Some of the key highlights of Model Act that need to be taken note of are as below:
- It is now mandatory for parties to present the rent authority with a copy of the tenancy agreement within two months from the date of agreement.
- After this, a unique identification number (UIN) will be provided to the parties and the details of the tenancy agreement will be uploaded to the rent authority website. All information provided in the tenancy agreement will be taken as evidence of facts relating to tenancy and connected matters.
- A cap of two months rent has been fixed for payment of security deposit for residential properties and a minimum of one month’s rent for non-residential properties.
- Provision for escalation of rent is to be quantified in the tenancy agreement, in absence of which any increase in rent during the subsistence of the tenancy period will not be taken into consideration.
- In absence of any provision for escalation in the tenancy agreement, the landowner may revise the rent by giving three months prior written notice to the tenant and where the tenant fails to give a notice for termination of the tenancy, the tenant shall be deemed to have accepted the increase in rent.

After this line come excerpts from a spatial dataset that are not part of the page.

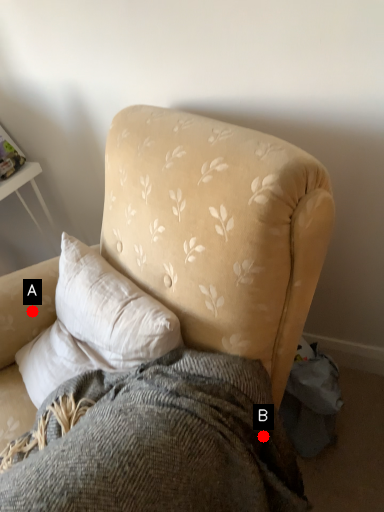
Question: Two points are circled on the image, labeled by A and B beside each circle. Which point appears closest to the camera in this image?

Choices:
 (A) A is closer
 (B) B is closer

Answer: (B)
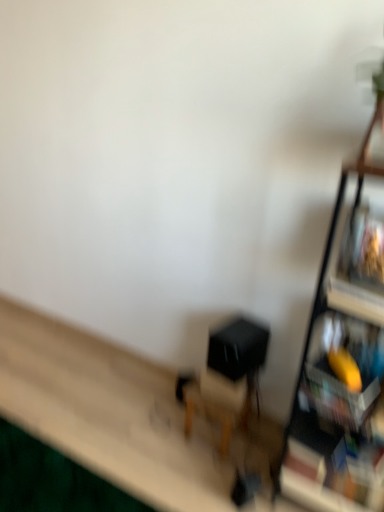
Question: Which is correct: wooden shelf at right is inside matte black swivel chair at center, or outside of it?

Choices:
 (A) outside
 (B) inside

Answer: (A)

Question: Is point click(326, 428) positioned closer to the camera than point click(180, 399)?

Choices:
 (A) closer
 (B) farther

Answer: (A)

Question: Is wooden shelf at right in front of or behind matte black swivel chair at center in the image?

Choices:
 (A) front
 (B) behind

Answer: (A)

Question: From a real-world perspective, is matte black swivel chair at center above or below wooden shelf at right?

Choices:
 (A) below
 (B) above

Answer: (A)

Question: Considering the positions of matte black swivel chair at center and wooden shelf at right in the image, is matte black swivel chair at center wider or thinner than wooden shelf at right?

Choices:
 (A) wide
 (B) thin

Answer: (B)

Question: Based on their sizes in the image, would you say matte black swivel chair at center is bigger or smaller than wooden shelf at right?

Choices:
 (A) big
 (B) small

Answer: (B)

Question: Is point (192, 418) positioned closer to the camera than point (327, 352)?

Choices:
 (A) closer
 (B) farther

Answer: (B)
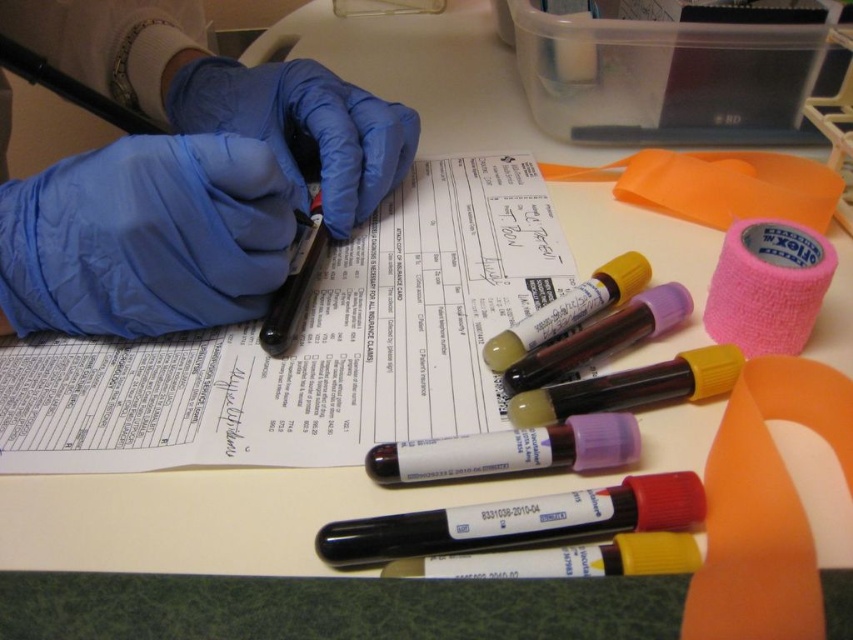
Is point (282, 177) more distant than point (341, 148)?

No, (282, 177) is in front of (341, 148).

Between point (71, 257) and point (258, 134), which one is positioned behind?

Point (258, 134)

Identify the location of blue rubber glove at upper left. (144, 237).

Where is `blue rubber glove at upper left`? blue rubber glove at upper left is located at coordinates (144, 237).

Is white paper at center taller than blue rubber glove at upper left?

Yes.

Does white paper at center have a greater width compared to blue rubber glove at upper left?

Yes, white paper at center is wider than blue rubber glove at upper left.

Who is more distant from viewer, (x=456, y=417) or (x=28, y=244)?

The point (x=28, y=244) is behind.

Locate an element on the screen. white paper at center is located at coordinates (312, 346).

The height and width of the screenshot is (640, 853). Find the location of `white paper at center`. white paper at center is located at coordinates (312, 346).

Can you confirm if white paper at center is bigger than blue latex glove at upper left?

No, white paper at center is not bigger than blue latex glove at upper left.

What do you see at coordinates (312, 346) in the screenshot? I see `white paper at center` at bounding box center [312, 346].

At what (x,y) coordinates should I click in order to perform the action: click on white paper at center. Please return your answer as a coordinate pair (x, y). Looking at the image, I should click on (312, 346).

- If any additional structural alterations or improvements (not including necessary repairs) are undertaken, the landowner may increase the rent one month after completion of such work, by an amount as agreed between the parties.
- If the landowner refuses to accept the rent or other charges payable or give a receipt in respect thereof, the rent and other charges can be sent by postal money order consecutively for two months. Further, if the landowner does not accept the rent within this period as envisaged above, then the tenant may deposit the same with the rent authority.
- No tenants are permitted to sublet (whole or part) of the premises without prior written consent of the landowner. Such subletting or assignment, whether directly or indirectly, cannot be for a rent that is higher than the rent charged by the landowner to the tenant.
- The landowner, tenant or property manager cannot withhold any essential supplies (being supply of water, electricity, gas, lights in passages, lifts, staircase, conservancy, parking, communication links and sanitary services etc.) in relation to the premises occupied by the tenant.
- The landowner is entitled to compensation of double the monthly rent for two months and four times of the monthly rent thereafter, for non-vacancy of the premises by the tenant who does not vacate the premises after his/her tenancy has been terminated by order, notice or as per the agreement.
- The tenant may give up possession of the premises after giving such notice as required under the tenancy agreement. In the absence of any such provision, the tenant shall give at least one month notice before giving up possession.
- A grievance mechanism will be set up, which will include the rent authority, rent courts and rent tribunals.
The grievance redressal mechanism is provided to make people aware that there are dispute resolution forums set up to prevent any unfairness against the tenant and landowners. According to the economic survey of 2017-18, there was a steep increase in the number of vacant homes in the past few years. This is attributable to the rising prices of properties, which in turn is affecting the leasing market and landowners not getting adequate returns from renting homes.
The Model Act is aimed at strengthening the rental laws and providing the landowner a reason to not fear letting out their houses vide leasing. The Model Act offers to make rental laws transparent and provide an assurance to tenants and landowners that there will be mutual, fair and balanced relationship. And, where disputes arise, there will be repercussions and redressal mechanisms to safeguard the same, boosting their confidence in the market.